Colin Montgomerie was right where he wanted to be Friday -- posing, strutting, smiling, chatting, leading and, as always, collecting Ryder Cup points for his beloved European team.
Two matches. Two wins. All part of a stunning day by Europe, which put the United States in a deep hole by claiming 6 of a possible eight points on the first day at Oakland Hills.
'Monty, you are the Ryder Cup!' a fan yelled after Montgomerie hit a shot at No. 12.
'I do enjoy the team format,' Montgomerie said. 'That's been proven. I enjoy being part of a team, possibly more than I enjoy playing by myself.'
Want proof? The 41-year-old Scot played in his 28th and 29th consecutive Ryder Cup matches, a streak that began in 1991 and eclipsed the record held by Seve Ballesteros. Monty has the best winning percentage of anyone who's ever teed off for the European side, going 18-7-5 during his career.
He's even managed to win over the American fans, who heckled Montgomerie relentlessly at Brookline five years ago.
After finishing off his afternoon alternate-shot match, in which he teamed with Padraig Harrington for a 4-and-2 victory over Davis Love III and Fred Funk, Monty admonished reporters and cameramen for blocking the view of spectators wanting to see the next foursome coming through at 16.
'People have been waiting all day to see some golf,' he said. 'Please sit down and let them see.'
The mostly American gallery cheered.
'Way to go, Monty!' they shouted in unison.
Montgomerie and Harrington also paired up for better-ball matches in the morning. They were given the most important task of the day by European captain Bernhard Langer -- somehow, find a way to beat the American dream team of Tiger Woods and Phil Mickelson.
Both captains figured that would be the match that set the tone for the whole day. How right they were.
Montgomerie sank a 10-foot birdie putt at No. 1, the first of four straight birdies to begin the match. The Europeans led all the way, finishing off Woods and Mickelson with one hole to spare.
'We felt going out that would be a very important match,' Harrington said. 'We really felt it would be worth more than a point. They were expected to win and get a point for the U.S. team. When we got ahead and stayed ahead, it gave some momentum to our whole team.'
In the afternoon, Montgomerie and Harrington had a 1-up lead after bogeying the seventh hole. At No. 8, the Irishman hit a nice-looking shot toward the flag, but it inexplicably kicked right and into the fringe.
Facing the possibility of losing the hole, Montgomerie came up with the shot of the day. He turned away from the flag, pitched a wedge shot into the rough and let it kick off the slope. The ball curled toward the cup, stopping just inches away for a conceded par that prevented the Europeans from losing the hole.
That seemed to shift the momentum. Montgomerie and Harrington won the next three holes, taking control of the match.
'The match was getting away from us,' Harrington said. 'Then Colin hit the perfect chip. That won the match for us, pure and simple. All of a sudden, we won three straight holes. One shot won the match for us.'
Go ahead and needle Montgomerie about his failure to win a major championship. When the Ryder Cup is factored in, he's got nothing to be ashamed of.

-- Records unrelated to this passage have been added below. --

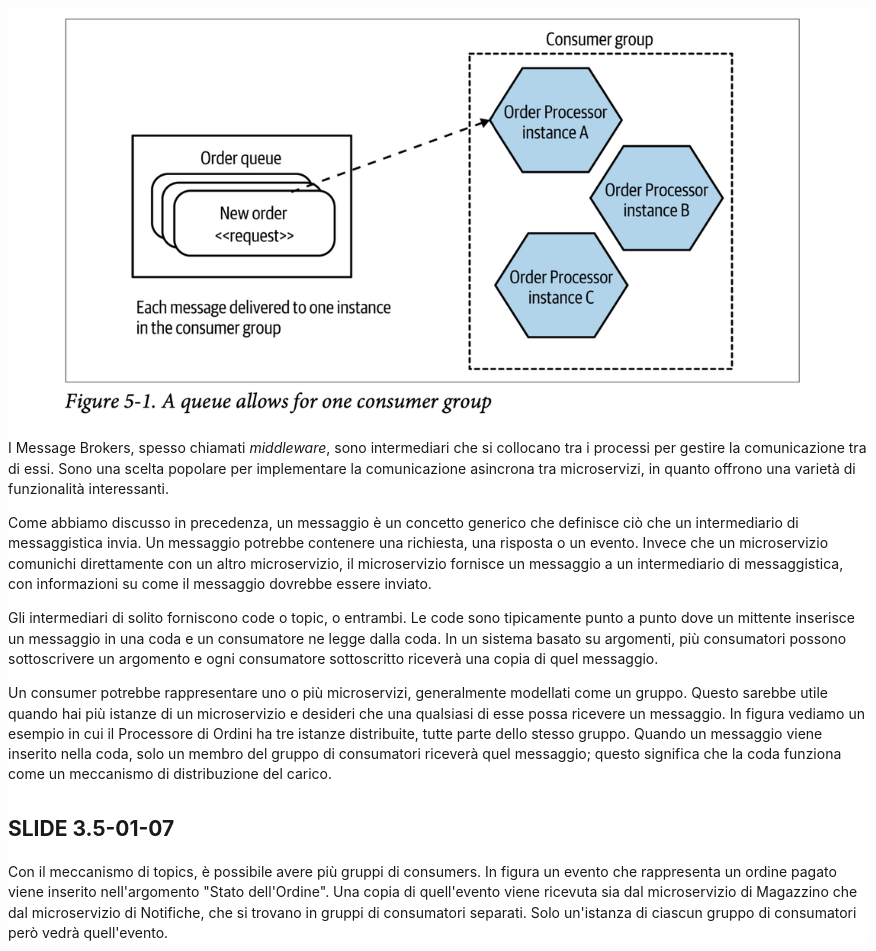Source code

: <figure><img src="../.gitbook/assets/Screenshot 2023-08-22 alle 22.20.05.png" alt=""><figcaption></figcaption></figure>

I Message Brokers, spesso chiamati _middleware_, sono intermediari che si collocano tra i processi per gestire la comunicazione tra di essi. Sono una scelta popolare per implementare la comunicazione asincrona tra microservizi, in quanto offrono una varietà di funzionalità interessanti.

Come abbiamo discusso in precedenza, un messaggio è un concetto generico che definisce ciò che un intermediario di messaggistica invia. Un messaggio potrebbe contenere una richiesta, una risposta o un evento. Invece che un microservizio comunichi direttamente con un altro microservizio, il microservizio fornisce un messaggio a un intermediario di messaggistica, con informazioni su come il messaggio dovrebbe essere inviato.

Gli intermediari di solito forniscono code o topic, o entrambi. Le code sono tipicamente punto a punto dove un mittente inserisce un messaggio in una coda e un consumatore ne legge dalla coda. In un sistema basato su argomenti, più consumatori possono sottoscrivere un argomento e ogni consumatore sottoscritto riceverà una copia di quel messaggio.

Un consumer potrebbe rappresentare uno o più microservizi, generalmente modellati come un gruppo. Questo sarebbe utile quando hai più istanze di un microservizio e desideri che una qualsiasi di esse possa ricevere un messaggio. In figura vediamo un esempio in cui il Processore di Ordini ha tre istanze distribuite, tutte parte dello stesso gruppo. Quando un messaggio viene inserito nella coda, solo un membro del gruppo di consumatori riceverà quel messaggio; questo significa che la coda funziona come un meccanismo di distribuzione del carico.

## SLIDE 3.5-01-07

Con il meccanismo di topics, è possibile avere più gruppi di consumers. In figura un evento che rappresenta un ordine pagato viene inserito nell'argomento "Stato dell'Ordine". Una copia di quell'evento viene ricevuta sia dal microservizio di Magazzino che dal microservizio di Notifiche, che si trovano in gruppi di consumatori separati. Solo un'istanza di ciascun gruppo di consumatori però vedrà quell'evento.
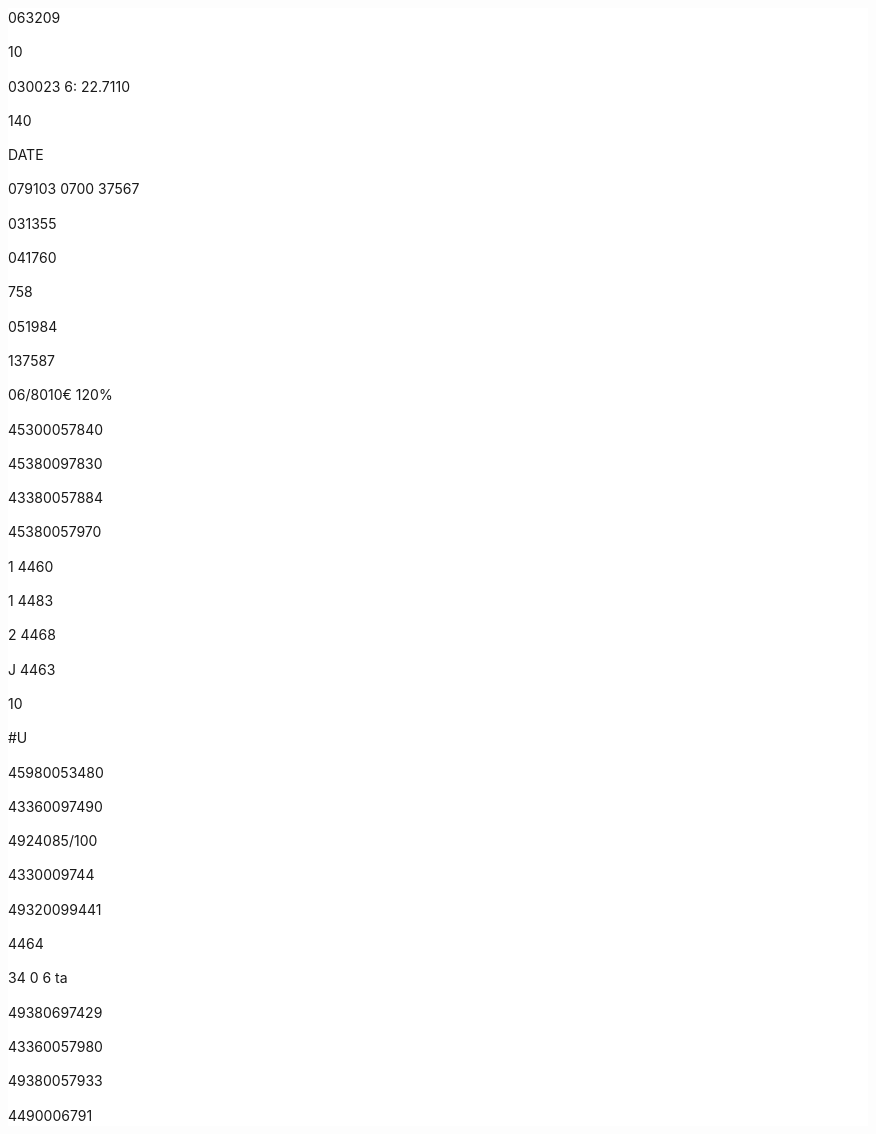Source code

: 063209

10

030023 6: 22.7110

140

DATE

079103 0700 37567

031355

041760

758

051984

137587

06/8010€ 120%

45300057840

45380097830

43380057884

45380057970

1 4460

1 4483

2 4468

J 4463

10

#U

45980053480

43360097490

4924085/100

4330009744

49320099441

4464

34 0 6 ta

49380697429

43360057980

49380057933

4490006791
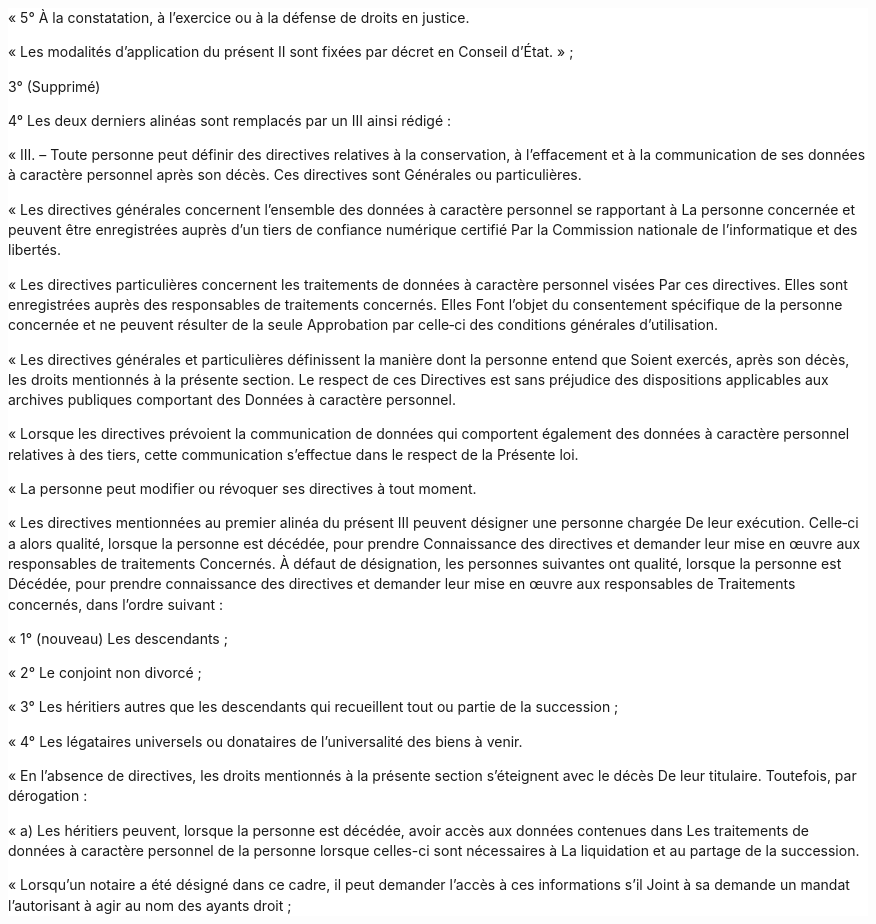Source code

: « 5° À la constatation, à l’exercice ou à la défense de droits en justice.

« Les modalités d’application du présent II sont fixées par décret en Conseil d’État. » ;

3° (Supprimé)

4° Les deux derniers alinéas sont remplacés par un III ainsi rédigé :

« III. – Toute personne peut définir des directives relatives à la conservation, à l’effacement et
à la communication de ses données à caractère personnel après son décès. Ces directives sont
Générales ou particulières.

« Les directives générales concernent l’ensemble des données à caractère personnel se rapportant à
La personne concernée et peuvent être enregistrées auprès d’un tiers de confiance numérique certifié
Par la Commission nationale de l’informatique et des libertés.

« Les directives particulières concernent les traitements de données à caractère personnel visées
Par ces directives. Elles sont enregistrées auprès des responsables de traitements concernés. Elles
Font l’objet du consentement spécifique de la personne concernée et ne peuvent résulter de la seule
Approbation par celle‑ci des conditions générales d’utilisation.

« Les directives générales et particulières définissent la manière dont la personne entend que
Soient exercés, après son décès, les droits mentionnés à la présente section. Le respect de ces
Directives est sans préjudice des dispositions applicables aux archives publiques comportant des
Données à caractère personnel.

« Lorsque les directives prévoient la communication de données qui comportent également des données
à caractère personnel relatives à des tiers, cette communication s’effectue dans le respect de la
Présente loi.

« La personne peut modifier ou révoquer ses directives à tout moment.

« Les directives mentionnées au premier alinéa du présent III peuvent désigner une personne chargée
De leur exécution. Celle‑ci a alors qualité, lorsque la personne est décédée, pour prendre
Connaissance des directives et demander leur mise en œuvre aux responsables de traitements
Concernés. À défaut de désignation, les personnes suivantes ont qualité, lorsque la personne est
Décédée, pour prendre connaissance des directives et demander leur mise en œuvre aux responsables de
Traitements concernés, dans l’ordre suivant :

« 1° (nouveau) Les descendants ;

« 2° Le conjoint non divorcé ;

« 3° Les héritiers autres que les descendants qui recueillent tout ou partie de la succession ;

« 4° Les légataires universels ou donataires de l’universalité des biens à venir.

« En l’absence de directives, les droits mentionnés à la présente section s’éteignent avec le décès
De leur titulaire. Toutefois, par dérogation :

« a) Les héritiers peuvent, lorsque la personne est décédée, avoir accès aux données contenues dans
Les traitements de données à caractère personnel de la personne lorsque celles-ci sont nécessaires à
La liquidation et au partage de la succession.

« Lorsqu’un notaire a été désigné dans ce cadre, il peut demander l’accès à ces informations s’il
Joint à sa demande un mandat l’autorisant à agir au nom des ayants droit ;
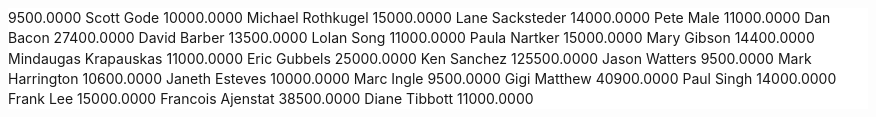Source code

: 9500.0000
Scott
Gode
10000.0000
Michael
Rothkugel
15000.0000
Lane
Sacksteder
14000.0000
Pete
Male
11000.0000
Dan
Bacon
27400.0000
David
Barber
13500.0000
Lolan
Song
11000.0000
Paula
Nartker
15000.0000
Mary
Gibson
14400.0000
Mindaugas
Krapauskas
11000.0000
Eric
Gubbels
25000.0000
Ken
Sanchez
125500.0000
Jason
Watters
9500.0000
Mark
Harrington
10600.0000
Janeth
Esteves
10000.0000
Marc
Ingle
9500.0000
Gigi
Matthew
40900.0000
Paul
Singh
14000.0000
Frank
Lee
15000.0000
Francois
Ajenstat
38500.0000
Diane
Tibbott
11000.0000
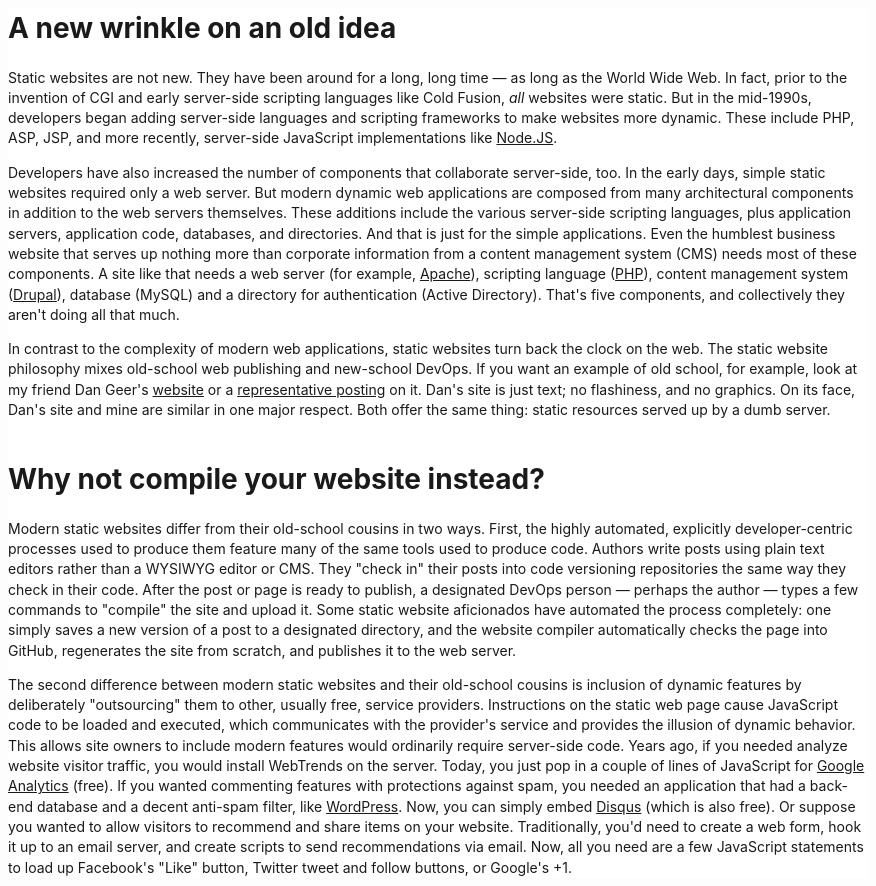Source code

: # A new wrinkle on an old idea
Static websites are not new. They have been around for a long, long time — as long as the World Wide Web. In fact, prior to the invention of CGI and early server-side scripting languages like Cold Fusion, _all_ websites were static. But in the mid-1990s, developers began adding server-side languages and scripting frameworks to make websites more dynamic. These include PHP, ASP, JSP, and more recently, server-side JavaScript implementations like [Node.JS](http://nodejs.org).

Developers have also increased the number of components that collaborate server-side, too. In the early days, simple static websites required only a web server. But modern dynamic web applications are composed from many architectural components in addition to the web servers themselves. These additions include the various server-side scripting languages, plus application servers, application code, databases, and directories. And that is just for the simple applications. Even the humblest business website that serves up nothing more than corporate information from a content management system (CMS) needs most of these components. A site like that needs a web server (for example, [Apache](http://httpd.apache.org)), scripting language ([PHP](http://php.net)), content management system ([Drupal](http://drupal.org)), database (MySQL) and a directory for authentication (Active Directory). That's five components, and collectively they aren't doing all that much.

In contrast to the complexity of modern web applications, static websites turn back the clock on the web. The static website philosophy mixes old-school web publishing and new-school DevOps. If you want an example of old school, for example, look at my friend Dan Geer's [website](http://geer.tinho.net) or a [representative posting](http://geer.tinho.net/geer.suitsandspooks.8ii12.txt) on it. Dan's site is just text; no flashiness, and no graphics. On its face, Dan's site and mine are similar in one major respect. Both offer the same thing: static resources served up by a dumb server.

# Why not compile your website instead?
Modern static websites differ from their old-school cousins in two ways. First, the highly automated, explicitly developer-centric processes used to produce them feature many of the same tools used to produce code. Authors write posts using plain text editors rather than a WYSIWYG editor or CMS. They "check in" their posts into code versioning repositories the same way they check in their code. After the post or page is ready to publish, a designated DevOps person — perhaps the author — types a few commands to "compile" the site and upload it. Some static website aficionados have automated the process completely: one simply saves a new version of a post to a designated directory, and the website compiler automatically checks the page into GitHub, regenerates the site from scratch, and publishes it to the web server.

The second difference between modern static websites and their old-school cousins is inclusion of dynamic features by deliberately "outsourcing" them to other, usually free, service providers. Instructions on the static web page cause JavaScript code to be loaded and executed, which communicates with the provider's service and provides the illusion of dynamic behavior. This allows site owners to include modern features would ordinarily require server-side code. Years ago, if you needed analyze website visitor traffic, you would install WebTrends on the server. Today, you just pop in a couple of lines of JavaScript for [Google Analytics](http://www.google.com/analytics/) (free). If you wanted commenting features with protections against spam, you needed an application that had a back-end database and a decent anti-spam filter, like [WordPress](http://wordpress.org). Now, you can simply embed [Disqus](http://disqus.com) (which is also free). Or suppose you wanted to allow visitors to recommend and share items on your website. Traditionally, you'd need to create a web form, hook it up to an email server, and create scripts to send recommendations via email. Now, all you need are a few JavaScript statements to load up Facebook's "Like" button, Twitter tweet and follow buttons, or Google's +1.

'That's worth a couple of majors to me,' Langer said.
Montgomerie, who went through a very public split from his wife this year, has struggled on the course, as well. His world ranking has plummeted to No. 62 and he didn't even qualify for the European team, getting on as one of Langer's wild-card picks.
Even so, the Americans know what they're up against when Monty's on the other side in a team competition. He'll undoubtedly play two more team matches on Saturday, and he's never lost a Sunday singles match in his Ryder Cup career.
'He's a steadying influence on the golf course, off the golf course and in the team room,' said Jay Haas, who was part of the only U.S. victory Friday.
'He's someone who's had success at all different levels, including the Ryder Cup. Obviously, the younger guys have to look up to him. And when he performs like he did today, they're going to listen even harder to him.'
Monty isn't ready to celebrate just yet. He remembers the Europeans having a 6-2 lead after the first day in '99 and still being up 10-6 after the second day, only to have the Americans stage the greatest comeback in Ryder Cup history.
'We've got a long way to go,' he said. 'We've been here before. We got off to a good start today. That's all it is.'
With Monty on their team, the Europeans have to like their chances.